CO2, one of the major green house gases, has become a big concern of modern society. A large amount of Carbon dioxide is generated by burning fossil fuels, for example, coal and petroleum. Nowadays, some practical methods have been developed to reduce CO2 concentration in atmosphere, such as post-combustion capture, pre-combustion, oxyfuel combustion and industrial separation. CO2 transportation is then the next important step to bring those captured CO2 to its final destination.
Transport is that stage of carbon capture and storage that links sources and storage sites. Transportation usually happens in three stages which are gas, liquid and solid. The most commonly used and cost-effective way are pumping compressed CO2 via pipeline and CO2 liquefaction which is used for gas transport by ship. Solidification is not typically used due to high energy use and cost.
Some technical parts involved in CO2 pipeline design including corrosion, metering and pressure. For dry carbon dioxide design, Carbon-manganese pipelines will not corrode if relative humidity is below 60%. Carbon steel doesn’t exhibit any corrosion concerns. For wet carbon dioxide design, stainless steel should be used if free water is present. Metering system, which tracks input and output of CO2 volume, is also important in pipeline design. One existing example for metering system is called Supervisory Control and Data Acquisition (SCADA) which can measures pressure drops along the pipeline and manage emergencies. Since CO2 is compressed in the pipeline, pressure is also a concern. High pressure pipeline usually has a pressure of at least 9.6 MPa. The advantages are helping keep gas dense at a wide range of temperatures and cutting the cost.
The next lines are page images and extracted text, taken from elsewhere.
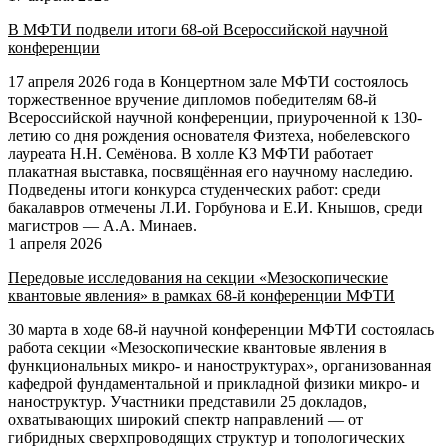
В МФТИ подвели итоги 68-ой Всероссийской научной
конференции
17 апреля 2026 года в Концертном зале МФТИ состоялось
торжественное вручение дипломов победителям 68-й
Всероссийской научной конференции, приуроченной к 130-
летию со дня рождения основателя Физтеха, нобелевского
лауреата Н.Н. Семёнова. В холле КЗ МФТИ работает
плакатная выставка, посвящённая его научному наследию.
Подведены итоги конкурса студенческих работ: среди
бакалавров отмечены Л.И. Горбунова и Е.И. Кнышов, среди
магистров — А.А. Минаев.
1 апреля 2026
Передовые исследования на секции «Мезоскопические
квантовые явления» в рамках 68-й конференции МФТИ
30 марта в ходе 68-й научной конференции МФТИ состоялась
работа секции «Мезоскопические квантовые явления в
функциональных микро- и наноструктурах», организованная
кафедрой фундаментальной и прикладной физики микро- и
наноструктур. Участники представили 25 докладов,
охватывающих широкий спектр направлений — от
гибридных сверхпроводящих структур и топологических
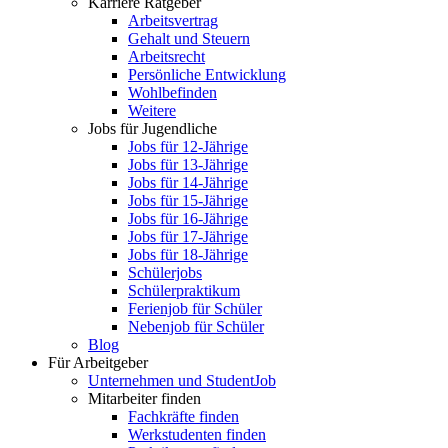
Karriere Ratgeber
Arbeitsvertrag
Gehalt und Steuern
Arbeitsrecht
Persönliche Entwicklung
Wohlbefinden
Weitere
Jobs für Jugendliche
Jobs für 12-Jährige
Jobs für 13-Jährige
Jobs für 14-Jährige
Jobs für 15-Jährige
Jobs für 16-Jährige
Jobs für 17-Jährige
Jobs für 18-Jährige
Schülerjobs
Schülerpraktikum
Ferienjob für Schüler
Nebenjob für Schüler
Blog
Für Arbeitgeber
Unternehmen und StudentJob
Mitarbeiter finden
Fachkräfte finden
Werkstudenten finden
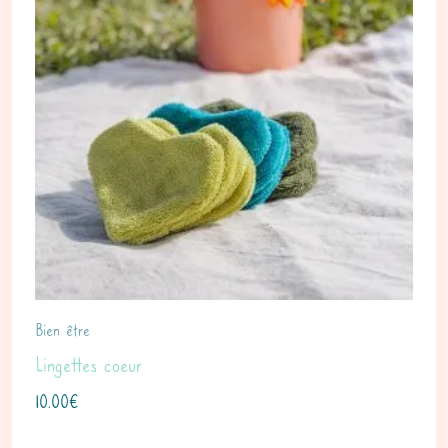
Bien être
Lingettes coeur
10.00
€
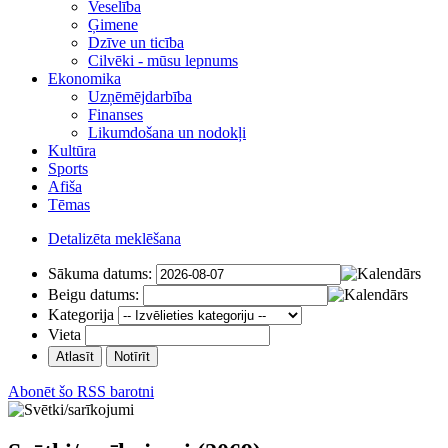
Veselība
Ģimene
Dzīve un ticība
Cilvēki - mūsu lepnums
Ekonomika
Uzņēmējdarbība
Finanses
Likumdošana un nodokļi
Kultūra
Sports
Afiša
Tēmas
Detalizēta meklēšana
Sākuma datums:
Beigu datums:
Kategorija
Vieta
Abonēt šo RSS barotni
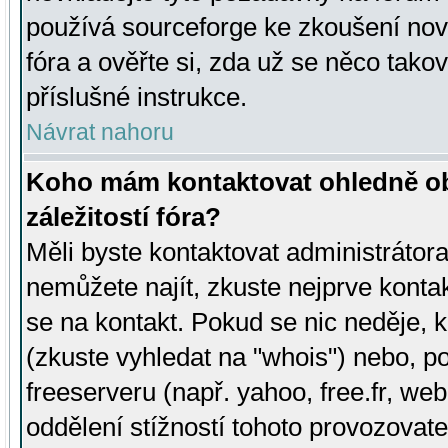
používá sourceforge ke zkoušení nov
fóra a ověřte si, zda už se něco tak
příslušné instrukce.
Návrat nahoru
Koho mám kontaktovat ohledně ob
záležitostí fóra?
Měli byste kontaktovat administrátora 
nemůžete najít, zkuste nejprve konta
se na kontakt. Pokud se nic neděje, 
(zkuste vyhledat na "whois") nebo, p
freeserveru (např. yahoo, free.fr, 
oddělení stížností tohoto provozovat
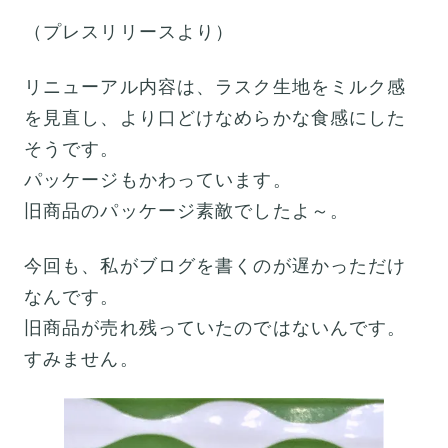
（プレスリリースより）
リニューアル内容は、ラスク生地をミルク感
を見直し、より口どけなめらかな食感にした
そうです。
パッケージもかわっています。
旧商品のパッケージ素敵でしたよ～。
今回も、私がブログを書くのが遅かっただけ
なんです。
旧商品が売れ残っていたのではないんです。
すみません。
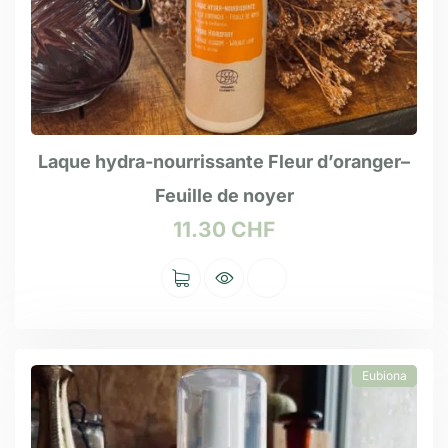
Laque hydra-nourrissante Fleur d’oranger–
Feuille de noyer
11.30
CHF
Eubiona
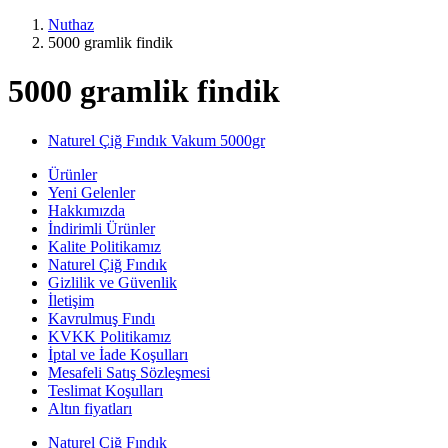
Nuthaz
5000 gramlik findik
5000 gramlik findik
Naturel Çiğ Fındık Vakum 5000gr
Ürünler
Yeni Gelenler
Hakkımızda
İndirimli Ürünler
Kalite Politikamız
Naturel Çiğ Fındık
Gizlilik ve Güvenlik
İletişim
Kavrulmuş Fındı
KVKK Politikamız
İptal ve İade Koşulları
Mesafeli Satış Sözleşmesi
Teslimat Koşulları
Altın fiyatları
Naturel Çiğ Fındık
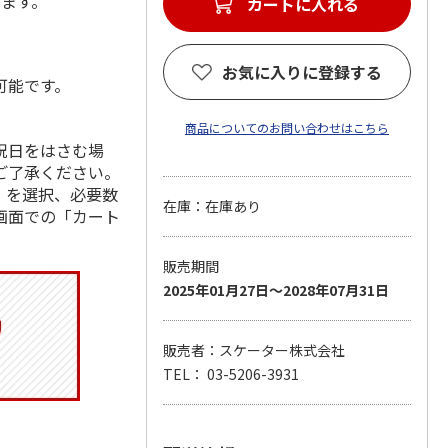
します。
カートに入れる
お気に入りに登録する
可能です。
商品についてのお問い合わせはこちら
祝日をはさむ場
ご了承ください。
」を選択、必要数
在庫：在庫あり
画面での「カート
販売期間
2025年01月27日～2028年07月31日
販売者：スケーター株式会社
TEL： 03-5206-3931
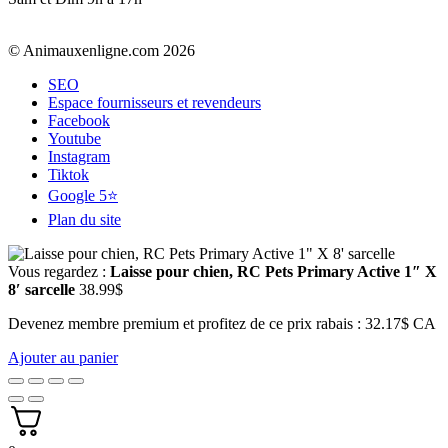
© Animauxenligne.com 2026
SEO
Espace fournisseurs et revendeurs
Facebook
Youtube
Instagram
Tiktok
Google 5⭐
Plan du site
Vous regardez :
Laisse pour chien, RC Pets Primary Active 1″ X
8′ sarcelle
38.99
$
Devenez membre premium et profitez de ce prix rabais : 32.17$ CA
Ajouter au panier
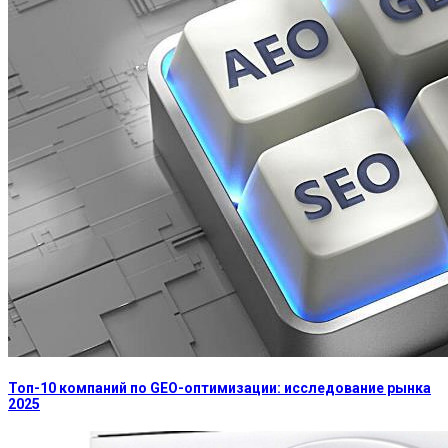
Топ-10 компаний по GEO-оптимизации: исследование рынка
2025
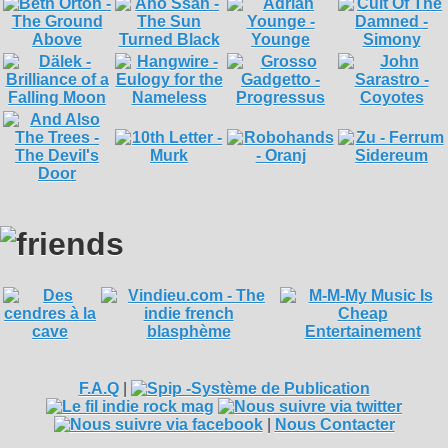
F.A.Q
|
|
Nous Contacter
The figure below shows an general map of the CO2 pipeline system in the U.S.. Some existing systems are Canyon Reef Pipeline, Bravo Dome Pipeline, Cortez Pipeline, Sheep Mountain Pipeline and Weyburn Pipeline. The other key specification for designing is CO2 Quality Criteria which includes Carbon Dioxide Content, Water, Hydrogen Sulfide, Total Sulfur, Temperature, Nitrogen, Hydrocarbons, Oxygen and Glycol.
Although several methods have be developed to control CO2 concentration in the atmosphere. There is still a long way to go to control GHG and protect our environment.